My domain is: dutchpancakeevents.com

I ran this command: https://www.newtricksinfo.com/install-wordpress-vultr-free-lets-encrypt-ssl/#How_To_Install_Free_Let8217s_Encrypt_SSL_Certificate_On_A_WordPress_Website_Hosted_On_Vultr_VPS

It produced this output: I see a Let’s Encrypt SSL if I check https://www.ssllabs.com/ssltest/analyze.html?d=dutchpancakeevents.com but when i browse through any browser I get the localhost standard wordpress SSL instead of Let’s Encrypt

My web server is (include version): Nginx

The operating system my web server runs on is (include version): Ubuntu 16.04.5 LTS (GNU/Linux 4.4.0-137-generic x86_64)

My hosting provider, if applicable, is: Vulture

I can login to a root shell on my machine (yes or no, or I don’t know): Yes

I’m using a control panel to manage my site (no, or provide the name and version of the control panel): No

The version of my client is (e.g. output of certbot --version or certbot-auto --version if you’re using Certbot): This is what I get
/usr/lib/python3/dist-packages/ndg/httpsclient/subj_alt_name.py:22: UserWarning: Error importing pyasn1, subjectAltName check for SSL peer verification will be disabled. Import error is: No module named ‘pyasn1’
warnings.warn(import_error_msg)
/usr/lib/python3/dist-packages/ndg/httpsclient/ssl_peer_verification.py:25: UserWarning: SubjectAltName support is disabled - check pyasn1 package installation to enable
warnings.warn(SUBJ_ALT_NAME_SUPPORT_MSG)
/usr/lib/python3/dist-packages/ndg/httpsclient/subj_alt_name.py:22: UserWarning: Error importing pyasn1, subjectAltName check for SSL peer verification will be disabled. Import error is: No module named ‘pyasn1’
warnings.warn(import_error_msg)

Help would be appreciated, I’m so stuck :)!

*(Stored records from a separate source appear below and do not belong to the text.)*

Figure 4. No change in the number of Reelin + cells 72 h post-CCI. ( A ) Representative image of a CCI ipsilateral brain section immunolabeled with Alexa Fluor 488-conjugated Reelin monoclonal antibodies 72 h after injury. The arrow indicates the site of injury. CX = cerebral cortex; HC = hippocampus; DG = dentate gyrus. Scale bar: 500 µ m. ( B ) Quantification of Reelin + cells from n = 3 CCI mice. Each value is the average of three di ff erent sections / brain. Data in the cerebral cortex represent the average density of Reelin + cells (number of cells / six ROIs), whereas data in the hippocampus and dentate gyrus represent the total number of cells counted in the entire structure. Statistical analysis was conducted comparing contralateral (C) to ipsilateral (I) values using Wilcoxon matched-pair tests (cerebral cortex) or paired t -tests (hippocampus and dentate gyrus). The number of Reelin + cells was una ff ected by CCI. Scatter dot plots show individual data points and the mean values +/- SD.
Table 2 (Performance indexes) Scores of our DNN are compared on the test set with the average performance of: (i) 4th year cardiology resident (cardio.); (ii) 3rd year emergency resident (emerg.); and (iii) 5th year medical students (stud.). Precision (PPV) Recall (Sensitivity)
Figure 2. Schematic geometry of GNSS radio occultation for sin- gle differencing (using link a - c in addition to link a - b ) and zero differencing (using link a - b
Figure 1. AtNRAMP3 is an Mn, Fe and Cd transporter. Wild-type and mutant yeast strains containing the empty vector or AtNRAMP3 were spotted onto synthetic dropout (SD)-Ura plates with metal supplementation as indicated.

I’m not getting a localhost certificate from my point of view, how hard I try :stuck_out_tongue: through my browser.

Only when I “surf” to your site through OpenSSL without SNI, I’m getting the localhost certificate. But that isn’t that strange. All modern browsers use SNI, so should get the correct certificate.

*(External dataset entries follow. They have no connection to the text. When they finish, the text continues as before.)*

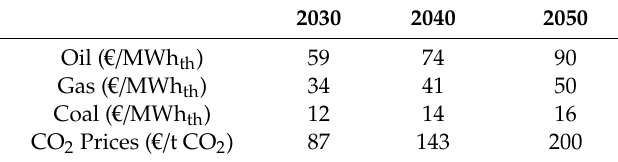
Table A2. Fuel price ( € / MWh th ) and CO 2 price ( € / t CO 2 ) scenario. Source: Reference [28].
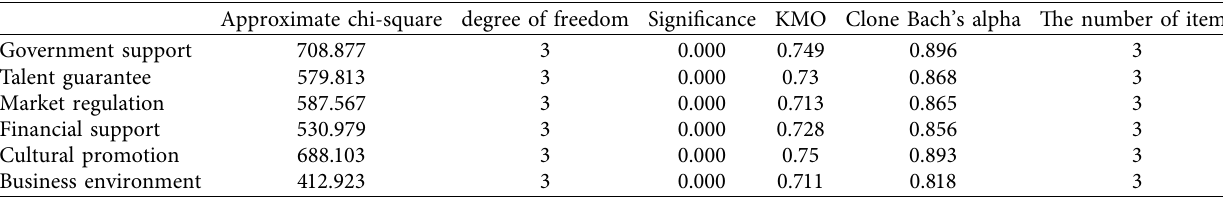
Table 2: Sample reliability validity test.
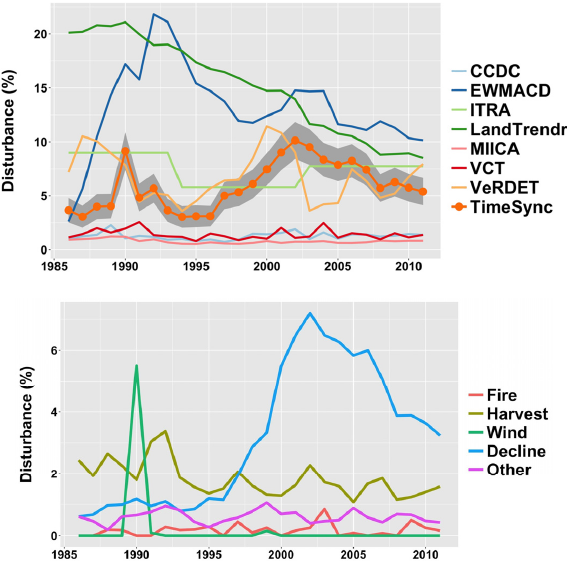
Figure 2. (Top) Aggregate (across scene) disturbance rate trajectories for maps derived from each of the seven algorithms examined in this study, and for the TimeSync reference data (with 95% confidence interval envelope); (Bottom) Aggregate disturbance rate for TimeSync data (top), by causal agent class.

If you really would like to use the Let’s Encrypt certificate for all browsers and your site (and Let’s Encrypt certificate) is the only one on your server, you could always just remove the localhost-certificate from your nginx configuration.

Hi @pancake

there is no wrong certificate visible ( https://check-your-website.server-daten.de/?q=dutchpancakeevents.com ):

CN=dutchpancakeevents.com
	04.02.2019
	05.05.2019
	dutchpancakeevents.com, www.dutchpancakeevents.com - 2 entries

Your certificate is valide. But if you use

a local address, you will always see an error because the certificate doesn't match.

That's normal.

So the problem may be with your client / web browser.
Which one are you using to get this problem?